Work task
All that should be output is the block of lines below from the line with "inspection_address | string" to the line with "Fire, Code Enforcement.|", both included, exactly as written.

[Saved data entries]
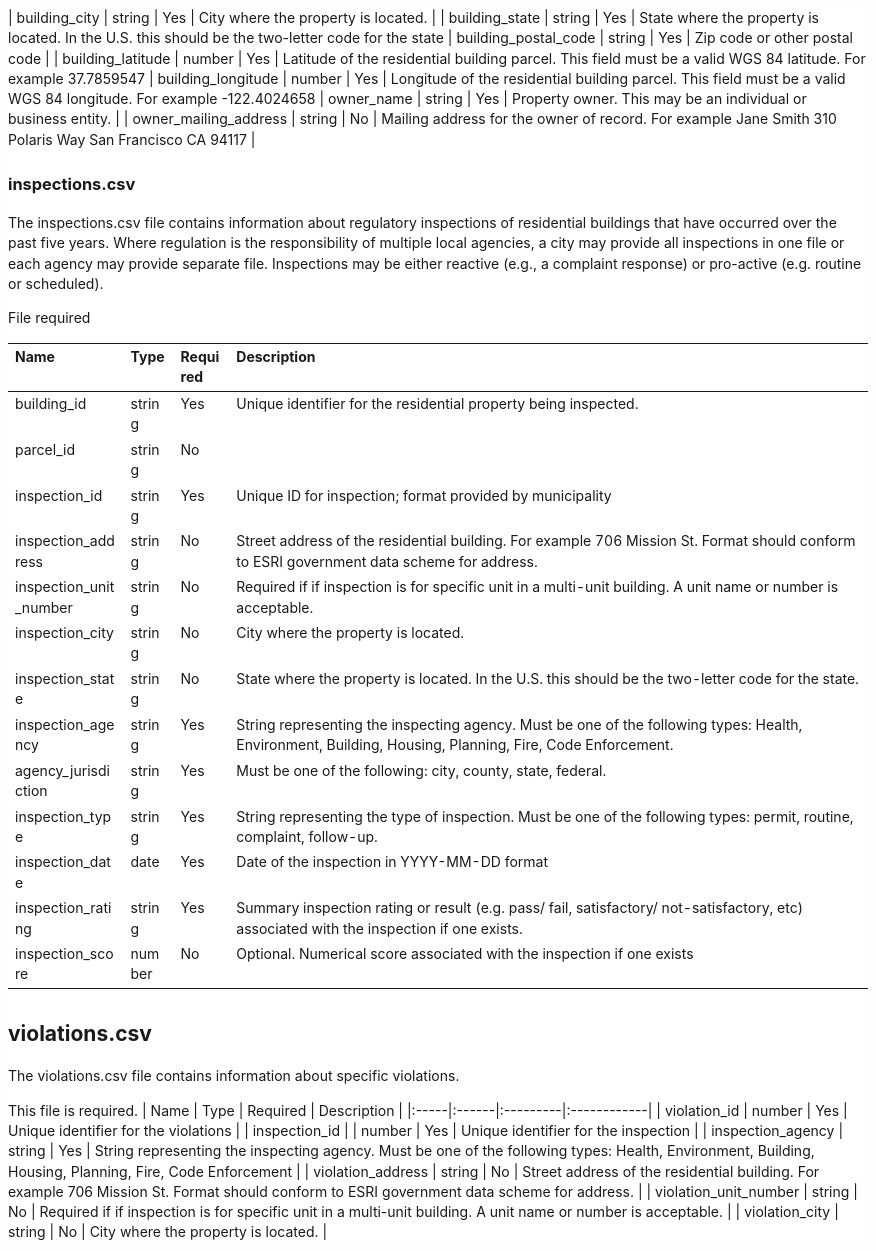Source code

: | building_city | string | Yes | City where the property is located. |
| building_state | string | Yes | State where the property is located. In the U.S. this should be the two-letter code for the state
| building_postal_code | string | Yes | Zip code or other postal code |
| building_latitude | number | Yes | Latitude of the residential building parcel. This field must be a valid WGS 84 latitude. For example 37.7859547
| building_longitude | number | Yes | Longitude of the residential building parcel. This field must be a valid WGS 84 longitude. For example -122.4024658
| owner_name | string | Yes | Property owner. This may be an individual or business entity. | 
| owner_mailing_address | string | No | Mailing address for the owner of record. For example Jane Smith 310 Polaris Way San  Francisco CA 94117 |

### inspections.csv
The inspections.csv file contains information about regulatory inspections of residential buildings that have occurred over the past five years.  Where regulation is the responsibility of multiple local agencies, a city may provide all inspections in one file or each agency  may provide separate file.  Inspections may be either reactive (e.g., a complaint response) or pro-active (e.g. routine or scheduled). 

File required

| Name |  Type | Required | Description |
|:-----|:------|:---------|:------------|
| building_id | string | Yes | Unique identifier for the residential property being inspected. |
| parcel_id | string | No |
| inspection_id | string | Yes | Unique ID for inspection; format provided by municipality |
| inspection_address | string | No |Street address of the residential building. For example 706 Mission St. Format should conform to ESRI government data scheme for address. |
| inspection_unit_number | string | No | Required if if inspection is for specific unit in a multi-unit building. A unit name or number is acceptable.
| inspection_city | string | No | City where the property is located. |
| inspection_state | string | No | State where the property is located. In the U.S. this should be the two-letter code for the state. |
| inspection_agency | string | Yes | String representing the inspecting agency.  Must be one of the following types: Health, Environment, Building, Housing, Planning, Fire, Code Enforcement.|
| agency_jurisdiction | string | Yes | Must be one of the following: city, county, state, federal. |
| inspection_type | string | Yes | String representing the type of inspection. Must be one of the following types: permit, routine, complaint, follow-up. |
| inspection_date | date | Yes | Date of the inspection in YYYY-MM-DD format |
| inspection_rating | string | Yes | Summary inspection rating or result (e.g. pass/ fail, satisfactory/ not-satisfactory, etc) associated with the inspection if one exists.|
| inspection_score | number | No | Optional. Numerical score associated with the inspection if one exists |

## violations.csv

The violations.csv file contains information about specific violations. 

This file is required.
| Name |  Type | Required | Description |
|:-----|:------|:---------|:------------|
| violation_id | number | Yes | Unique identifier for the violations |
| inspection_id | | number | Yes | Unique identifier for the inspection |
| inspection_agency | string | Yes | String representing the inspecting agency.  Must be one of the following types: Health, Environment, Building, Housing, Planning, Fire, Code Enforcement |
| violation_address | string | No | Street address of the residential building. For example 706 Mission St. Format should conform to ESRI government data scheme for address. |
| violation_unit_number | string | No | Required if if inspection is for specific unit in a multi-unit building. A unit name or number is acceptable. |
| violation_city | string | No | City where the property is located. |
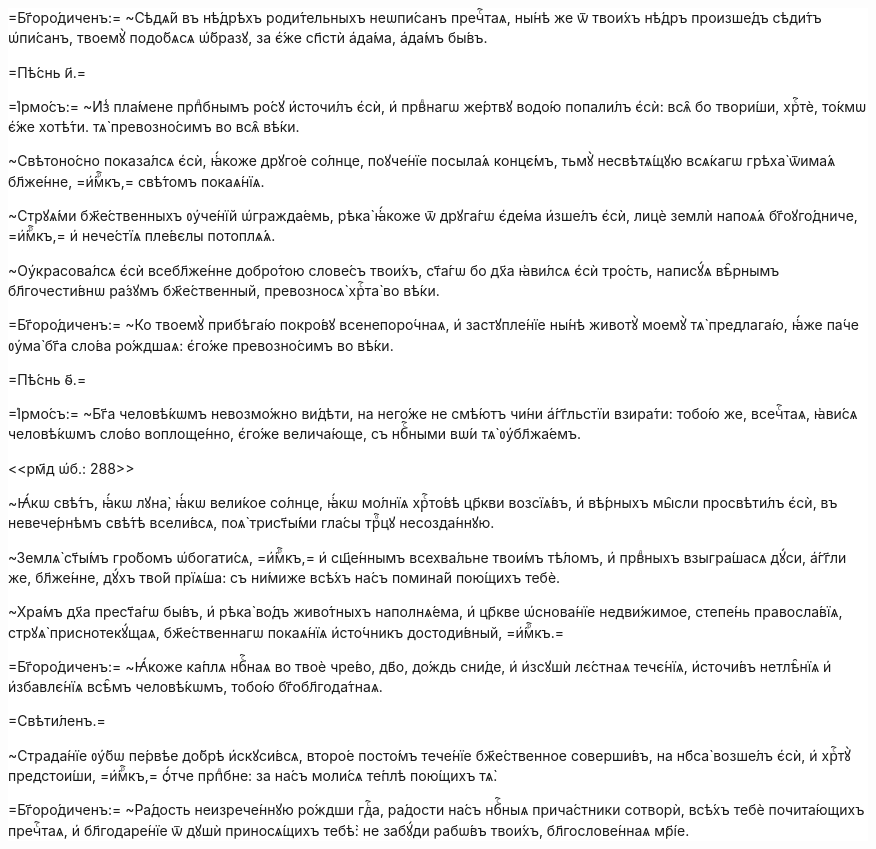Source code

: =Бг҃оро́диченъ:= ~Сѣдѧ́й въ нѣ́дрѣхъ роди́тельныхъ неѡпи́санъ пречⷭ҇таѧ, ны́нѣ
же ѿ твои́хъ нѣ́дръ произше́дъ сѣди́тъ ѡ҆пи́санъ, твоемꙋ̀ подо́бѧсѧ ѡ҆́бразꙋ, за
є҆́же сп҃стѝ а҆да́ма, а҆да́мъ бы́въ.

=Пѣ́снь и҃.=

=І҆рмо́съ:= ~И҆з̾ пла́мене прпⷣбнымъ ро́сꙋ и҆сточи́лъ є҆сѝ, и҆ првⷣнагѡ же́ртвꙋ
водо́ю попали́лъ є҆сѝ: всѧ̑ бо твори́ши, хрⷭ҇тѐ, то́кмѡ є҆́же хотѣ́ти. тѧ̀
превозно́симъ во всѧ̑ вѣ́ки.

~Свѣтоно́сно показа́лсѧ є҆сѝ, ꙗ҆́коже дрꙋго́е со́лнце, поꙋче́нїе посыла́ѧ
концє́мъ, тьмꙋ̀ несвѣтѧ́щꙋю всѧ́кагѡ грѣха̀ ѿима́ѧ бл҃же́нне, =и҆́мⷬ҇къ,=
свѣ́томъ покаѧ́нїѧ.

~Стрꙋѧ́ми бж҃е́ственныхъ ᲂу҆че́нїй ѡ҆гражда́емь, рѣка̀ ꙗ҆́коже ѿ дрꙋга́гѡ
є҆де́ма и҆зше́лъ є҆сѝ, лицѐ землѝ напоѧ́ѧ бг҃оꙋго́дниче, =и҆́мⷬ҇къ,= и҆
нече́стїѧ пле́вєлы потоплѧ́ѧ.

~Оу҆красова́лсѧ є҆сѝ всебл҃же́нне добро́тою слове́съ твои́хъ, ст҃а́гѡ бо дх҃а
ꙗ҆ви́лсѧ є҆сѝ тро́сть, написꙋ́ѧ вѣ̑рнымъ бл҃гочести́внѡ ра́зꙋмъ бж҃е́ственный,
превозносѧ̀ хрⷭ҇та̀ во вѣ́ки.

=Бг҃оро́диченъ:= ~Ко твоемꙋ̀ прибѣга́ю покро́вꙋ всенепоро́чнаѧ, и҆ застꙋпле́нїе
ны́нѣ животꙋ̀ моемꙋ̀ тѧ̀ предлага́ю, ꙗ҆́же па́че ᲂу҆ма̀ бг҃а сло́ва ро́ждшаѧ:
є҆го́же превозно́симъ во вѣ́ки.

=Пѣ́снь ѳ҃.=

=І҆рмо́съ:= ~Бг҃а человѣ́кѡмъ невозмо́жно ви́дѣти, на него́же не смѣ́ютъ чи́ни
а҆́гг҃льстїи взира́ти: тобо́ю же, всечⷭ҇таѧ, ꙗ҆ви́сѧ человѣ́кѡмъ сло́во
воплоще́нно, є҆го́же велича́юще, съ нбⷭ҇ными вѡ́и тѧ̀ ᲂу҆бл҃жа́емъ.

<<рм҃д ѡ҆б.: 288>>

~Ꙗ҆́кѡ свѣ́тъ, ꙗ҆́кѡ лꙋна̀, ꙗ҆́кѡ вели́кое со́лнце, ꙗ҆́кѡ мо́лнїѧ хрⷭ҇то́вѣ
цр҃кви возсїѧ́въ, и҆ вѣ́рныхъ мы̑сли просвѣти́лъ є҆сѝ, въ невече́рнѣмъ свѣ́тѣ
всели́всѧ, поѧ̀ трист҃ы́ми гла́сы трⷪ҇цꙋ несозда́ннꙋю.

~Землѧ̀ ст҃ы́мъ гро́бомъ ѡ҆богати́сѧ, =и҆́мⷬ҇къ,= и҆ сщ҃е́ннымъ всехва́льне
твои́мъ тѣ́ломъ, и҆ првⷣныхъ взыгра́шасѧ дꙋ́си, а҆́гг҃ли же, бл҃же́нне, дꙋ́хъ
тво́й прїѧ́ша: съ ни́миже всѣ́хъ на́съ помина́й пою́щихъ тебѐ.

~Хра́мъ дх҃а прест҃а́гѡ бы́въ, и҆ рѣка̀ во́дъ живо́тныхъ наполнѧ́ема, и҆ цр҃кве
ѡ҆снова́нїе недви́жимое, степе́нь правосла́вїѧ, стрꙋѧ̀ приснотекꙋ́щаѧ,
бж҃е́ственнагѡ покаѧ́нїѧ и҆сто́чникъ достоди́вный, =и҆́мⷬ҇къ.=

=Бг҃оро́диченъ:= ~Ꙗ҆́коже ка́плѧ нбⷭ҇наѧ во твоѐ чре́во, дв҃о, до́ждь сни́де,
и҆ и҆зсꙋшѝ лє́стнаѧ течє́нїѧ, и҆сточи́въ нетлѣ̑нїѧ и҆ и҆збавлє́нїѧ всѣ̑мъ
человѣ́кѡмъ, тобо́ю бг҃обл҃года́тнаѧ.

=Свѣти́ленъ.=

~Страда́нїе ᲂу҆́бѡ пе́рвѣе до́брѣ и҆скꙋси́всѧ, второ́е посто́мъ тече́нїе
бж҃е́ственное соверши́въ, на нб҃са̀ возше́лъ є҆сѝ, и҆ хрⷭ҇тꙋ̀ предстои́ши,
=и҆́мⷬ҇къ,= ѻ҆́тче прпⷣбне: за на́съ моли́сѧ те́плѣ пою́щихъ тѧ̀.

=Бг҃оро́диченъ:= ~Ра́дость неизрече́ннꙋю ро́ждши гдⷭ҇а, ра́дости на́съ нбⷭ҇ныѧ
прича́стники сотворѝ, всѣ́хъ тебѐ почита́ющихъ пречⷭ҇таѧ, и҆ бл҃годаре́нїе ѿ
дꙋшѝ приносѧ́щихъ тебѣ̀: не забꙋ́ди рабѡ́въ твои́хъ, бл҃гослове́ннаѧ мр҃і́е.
---
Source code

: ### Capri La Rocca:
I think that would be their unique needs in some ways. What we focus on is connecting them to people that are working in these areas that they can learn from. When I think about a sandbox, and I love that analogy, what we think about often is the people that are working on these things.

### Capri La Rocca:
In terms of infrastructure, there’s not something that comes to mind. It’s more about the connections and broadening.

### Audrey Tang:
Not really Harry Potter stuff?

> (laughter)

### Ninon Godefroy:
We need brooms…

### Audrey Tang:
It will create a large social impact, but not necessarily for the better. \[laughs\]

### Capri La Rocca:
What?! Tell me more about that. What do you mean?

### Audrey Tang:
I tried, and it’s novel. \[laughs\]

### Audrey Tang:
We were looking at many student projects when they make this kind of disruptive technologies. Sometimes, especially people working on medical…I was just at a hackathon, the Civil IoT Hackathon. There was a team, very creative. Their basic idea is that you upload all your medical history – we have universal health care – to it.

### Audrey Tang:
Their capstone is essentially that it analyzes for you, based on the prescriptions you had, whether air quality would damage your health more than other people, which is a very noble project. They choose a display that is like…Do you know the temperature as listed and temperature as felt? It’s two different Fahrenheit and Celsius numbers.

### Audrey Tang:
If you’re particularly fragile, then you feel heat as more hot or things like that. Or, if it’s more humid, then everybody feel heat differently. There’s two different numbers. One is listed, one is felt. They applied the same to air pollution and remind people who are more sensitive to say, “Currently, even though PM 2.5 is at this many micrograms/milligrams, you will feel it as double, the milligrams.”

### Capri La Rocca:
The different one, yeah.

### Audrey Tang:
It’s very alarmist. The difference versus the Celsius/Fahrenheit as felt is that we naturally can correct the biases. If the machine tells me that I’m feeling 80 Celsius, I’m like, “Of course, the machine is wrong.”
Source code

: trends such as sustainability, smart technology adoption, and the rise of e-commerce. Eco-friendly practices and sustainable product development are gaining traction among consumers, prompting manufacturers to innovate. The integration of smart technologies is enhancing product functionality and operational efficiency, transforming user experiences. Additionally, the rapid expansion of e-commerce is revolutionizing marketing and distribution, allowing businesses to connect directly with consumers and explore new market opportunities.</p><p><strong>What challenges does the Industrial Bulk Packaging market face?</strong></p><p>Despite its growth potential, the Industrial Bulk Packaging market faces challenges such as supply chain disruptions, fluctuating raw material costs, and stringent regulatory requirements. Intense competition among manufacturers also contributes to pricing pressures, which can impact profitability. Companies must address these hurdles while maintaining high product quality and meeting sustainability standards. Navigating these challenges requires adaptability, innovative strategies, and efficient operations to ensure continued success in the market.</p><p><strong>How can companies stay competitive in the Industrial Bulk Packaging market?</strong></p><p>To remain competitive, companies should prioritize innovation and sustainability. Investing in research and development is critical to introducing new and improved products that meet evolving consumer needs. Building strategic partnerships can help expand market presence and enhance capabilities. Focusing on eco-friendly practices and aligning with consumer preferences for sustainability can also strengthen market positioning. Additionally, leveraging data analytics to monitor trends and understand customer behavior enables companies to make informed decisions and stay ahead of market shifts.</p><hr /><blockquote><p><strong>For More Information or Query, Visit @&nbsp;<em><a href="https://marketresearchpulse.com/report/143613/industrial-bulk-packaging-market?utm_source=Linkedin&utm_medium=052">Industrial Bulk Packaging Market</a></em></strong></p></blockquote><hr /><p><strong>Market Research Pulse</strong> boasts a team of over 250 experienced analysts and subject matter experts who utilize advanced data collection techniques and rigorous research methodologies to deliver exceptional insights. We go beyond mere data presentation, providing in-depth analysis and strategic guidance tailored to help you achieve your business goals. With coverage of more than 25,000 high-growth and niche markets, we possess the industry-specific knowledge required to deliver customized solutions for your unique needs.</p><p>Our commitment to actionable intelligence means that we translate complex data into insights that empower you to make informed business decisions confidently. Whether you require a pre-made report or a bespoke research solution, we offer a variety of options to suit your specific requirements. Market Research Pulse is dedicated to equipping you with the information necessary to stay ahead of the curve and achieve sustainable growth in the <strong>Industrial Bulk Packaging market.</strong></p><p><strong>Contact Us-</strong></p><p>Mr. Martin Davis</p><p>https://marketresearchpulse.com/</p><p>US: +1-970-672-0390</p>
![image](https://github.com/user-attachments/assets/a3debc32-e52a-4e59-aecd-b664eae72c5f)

Answer
| inspection_address | string | No |Street address of the residential building. For example 706 Mission St. Format should conform to ESRI government data scheme for address. |
| inspection_unit_number | string | No | Required if if inspection is for specific unit in a multi-unit building. A unit name or number is acceptable.
| inspection_city | string | No | City where the property is located. |
| inspection_state | string | No | State where the property is located. In the U.S. this should be the two-letter code for the state. |
| inspection_agency | string | Yes | String representing the inspecting agency.  Must be one of the following types: Health, Environment, Building, Housing, Planning, Fire, Code Enforcement.|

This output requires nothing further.